The Wife of Hassan Aga, 1862. Watercolour and gouache on paper, 18 x 12 ½ inches (45 x 31 cm). Private collection. Click on image to enlarge it.

The source for The Wife of Hassan Aga was a seventeenth-century ballad Hasanaginica (The Mourning Song of the Noble Wife of the Hasan Aga). Goethe translated the poem into German in 1775 and then from German into English by Walter Scott in 1798. The ballad tells of a Muslim family living in Dalmatia, then part of the Ottoman Empire, where Lord Hasan Arapović had large estates. While lying wounded following a battle Hasan-aga summoned his wife, Fatima, who had been unwilling to accompany him to the battle camp. Deeply angered and in pain, Hasan-aga sent his wife a message ordering her to leave his castle without their children. Her brother brought her the message and the divorce papers and, despite pleading with the brother, she was ousted from her home. Her brother arranged for her to be remarried to a wealthy official. As a final wish prior to the marriage, she asked her brother for a long veil so that she did not see her children as the wedding procession passed by her old castle. Despite this her children did see her and called out for her. As she stopped to bid them farewell one last time, she died of sorrow.

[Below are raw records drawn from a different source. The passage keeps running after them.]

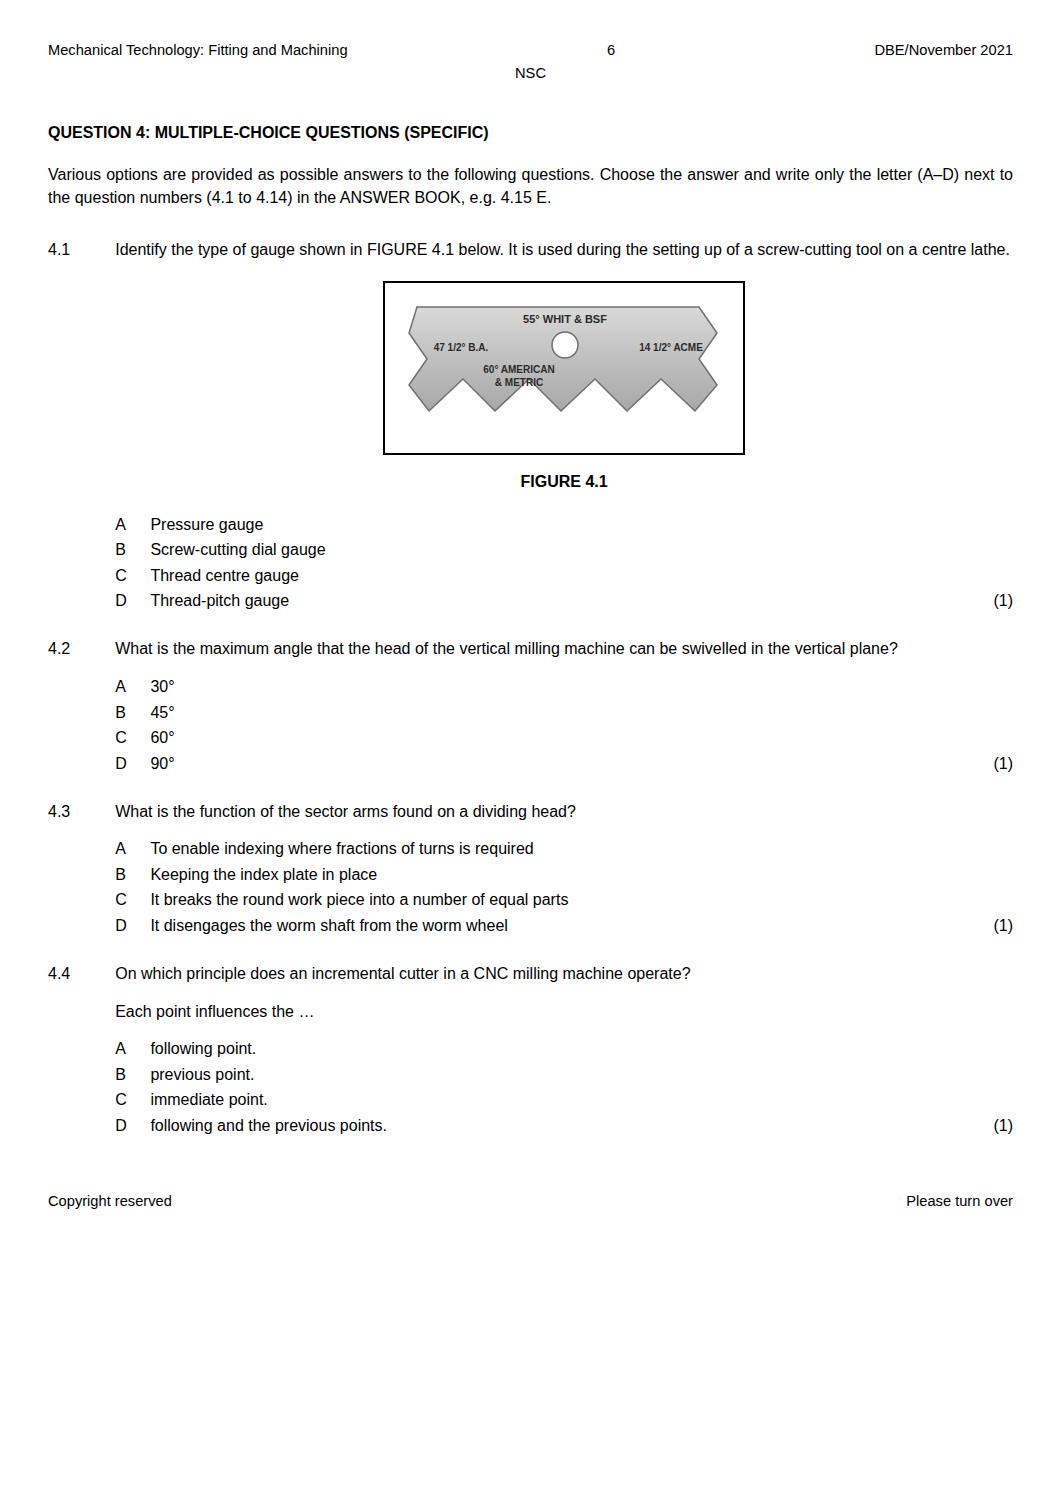Mechanical Technology: Fitting and Machining 6 DBE/November 2021
NSC
QUESTION 4: MULTIPLE-CHOICE QUESTIONS (SPECIFIC)
Various options are provided as possible answers to the following questions. Choose the answer and write only the letter (A–D) next to the question numbers (4.1 to 4.14) in the ANSWER BOOK, e.g. 4.15 E.
4.1
Identify the type of gauge shown in FIGURE 4.1 below. It is used during the setting up of a screw-cutting tool on a centre lathe.
55° WHIT & BSF 47 1/2° B.A. 14 1/2° ACME 60° AMERICAN & METRIC
FIGURE 4.1
APressure gauge
BScrew-cutting dial gauge
CThread centre gauge
DThread-pitch gauge(1)
4.2
What is the maximum angle that the head of the vertical milling machine can be swivelled in the vertical plane?
A 30°
B 45°
C 60°
D 90°(1)
4.3
What is the function of the sector arms found on a dividing head?
ATo enable indexing where fractions of turns is required
BKeeping the index plate in place
CIt breaks the round work piece into a number of equal parts
DIt disengages the worm shaft from the worm wheel(1)
4.4
On which principle does an incremental cutter in a CNC milling machine operate?
Each point influences the …
Afollowing point.
Bprevious point.
Cimmediate point.
Dfollowing and the previous points.(1)
Copyright reserved Please turn over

F. G. Stephens writing in The Athenaeum complimented “The Wife of Hassan Aga (280) seated at a window with a face full of sorrow and fear; a work admirable for intensity of expression, brilliant colour and force of tone. In this picture Mr. Burton has equalled oil in vigour of execution; the picture will surprise even those who remember his previous works” (566). The art critic of The Illustrated London News on visiting the O.W.S. exhibition in 1862 commented: “Of the few figure subjects, none leaves a larger impression than two large Oriental studies by Mr. Burton...These are entitled ‘Yelitza’ (320) and ‘the Wife of Hassan Aga’ (280), the latter looking out a window with an expression of anxiety. These heads have a force scarcely inferior to paintings in oil” (456). Tom Taylor, the art critic for The Times, was also enthusiastic: “We have to congratulate Mr. Burton on two drawings...in which he has gone beyond anything yet seen in watercolour art for force and brilliancy of colour…The beauty of the drawing is consummate, but what arrests most attention is the extraordinary brilliancy and force of the colour, for which no head we have ever seen in watercolour, and very few in oil, can stand beside these most remarkable drawings” (5). The Saturday Review claimed that Burton’s contributions were the most important of the exhibition:

It is in the two female heads by Frederic W. Burton – ‘The Wife of Hassan Aga’ (280). And ‘Yelitza’ (320) – that we find the gems of the exhibition. He revels in fulness of colour and the power of accurately modelling the human form. Mr. Burton in these pictures attains the strength of oil-colour, and proves himself a complete master of all the arts by which differences of texture can be represented. His success is greatest when depicting a decided expression; this we perceive in the morose but voluptuous lady clutching her hands in sullen discontent, as we may imagine, at her fate. The wooden verandah against which she leans is simple and characteristic, and we rejoice to find the artist on his guard against the very common sin of over-ornamentation” [623]

This is another example of Burton’s work being affected by the second phase of Pre-Raphaelitism. This watercolour was highly regarded in its day and, in fact, in 1862 Burton was awarded the silver medal for watercolour painting for this work by the Society for the Encouragement of the Fine Arts.

Bibliography

“Fine Arts. Exhibition of the Society of Painters in Water Colours.” The Illustrated London News 40 (May 3, 1862): 456.

Stephens, Frederic George. “Society of Painters in Water Colour.” The Athenaeum No. 1800 (April 26, 1862): 566-567.

Taylor, Tom. The Times (April 28, 1862): 5.

“Pall-Mall Picture Galleries.” The Saturday Review 13 (May 31, 1862): 721-723.